Так было с Пушкиным в 30-х годах. Одновременно ему были даны: отвлеченный, с ранних лет усвоенный, просветительский идеал разумного; конкретный, и столь же недостижимый, идеал сословного (на английский манер) парламентаризма; непререкаемая (после крушения декабристов) реальность николаевского самодержавия; надежда (тщетная) на то, что разовьются в этой системе начатки культуры и разумной государственности; отвращение к тупым и грубым формам этой действительности.
Есть эпохи, когда уровни сближены, уравновешены. Но есть моменты резких исторических разрывов между необходимостью и идеалом, между идеалами и интересами, между прагматикой поведения и нравственными предпочтениями.
Люди 20-х годов в стихах и прозе, в дневниках, в письмах наговорили много несогласуемого. Но не ищите здесь непременно ложь, а разгадывайте великую чересполосицу – инстинкта самосохранения и интеллигентских привычек, научно-исторического мышления и страха.
Есть несравненный стихотворный документ времени – «Высокая болезнь» Пастернака. В ней есть все что угодно по поводу интеллигенции и революции, и вовсе нет желания свести концы с концами. Поэтому она действует так магически. Интеллигенция и революция – тема Блока. Но у Блока оценочные акценты расставлены твердо: на стороне революции всегда правда, на стороне интеллигенции – первородный грех преимуществ перед обделенным братом. У Пастернака акценты не расставлены; вернее, они поставлены по обе стороны.
«Высокая болезнь» – стык всех уровней староинтеллигентского сознания, опрокинутого в события, в факты жизни.
Интеллигентское самоотрицание:
Мне стыдно и день ото дня стыдней,
Что в век таких теней
Высокая одна болезнь
Еще зовется песнь.
Интеллигентское самоутверждение (групповое):
Мы были музыкой во льду.
Я говорю про всю среду,
С которой я имел в виду
Сойти со сцены и сойду.
Это лирическое самоутверждение и самоотрицание – взгляд на поэта изнутри самого себя. Но «Высокой болезни» присуща скользящая точка психологического отсчета. То, что было видно изнутри, сгущается в извне видимый образ уже не поэта только, но вообще человека сходящей со сцены «среды».
А сзади, в зареве легенд
Дурак, герой, интеллигент…
…А сзади, в зареве легенд
Идеалист-интеллигент
Печатал и писал плакаты
Про радость своего заката.
Лирический взгляд претворен в исторический. Глупость этого человека – высокоисторическая глупость. Без «глупости» он не был бы героем; во всяком случае, не был бы интеллигентом.

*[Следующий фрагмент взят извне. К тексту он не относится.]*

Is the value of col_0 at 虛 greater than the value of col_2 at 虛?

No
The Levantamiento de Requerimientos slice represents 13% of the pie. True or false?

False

«Высокая болезнь» в высшей степени произведение 20-х годов, когда не только мыслили исторически, но исторически чувствовали, переживали жизнь.
От поэта, от интеллигента и дурака поэтическое движение ширится до охвата существования, но, в свою очередь, расслоенного на планы. Жестокие и плоские черты измельченной повседневности, но тут же ленинский разговор с историей накоротке – эпический прорыв в историю:
Рождается троянский эпос…
Молодые люди высокомерны. В свете будущего (оно уже стало прошлым) им все ясно; иногда им даже мерещится: дурак, герой, интеллигент – не просто ли дурак? Но социальная жизнь всякий раз существует как таковая (не в свете будущего) и как таковая бывает продуктивна или непродуктивна.
Русская интеллигенция, «сошедшая со сцены», – это тип культуры со многими несогласуемыми вариантами (от революционных демократов до либеральных присяжных поверенных). В свете будущего она ошибалась, как ошибались в свете будущего все известные нам культуры (мы ведь не попрекаем Античность многобожием, но любуемся изображениями ее богов).
Эта русская интеллигенция – культура, продуктивная умозрением, искусством, высоким моральным опытом. Она не могла бы делать свое дело без созидающего ума и без исторической глупости.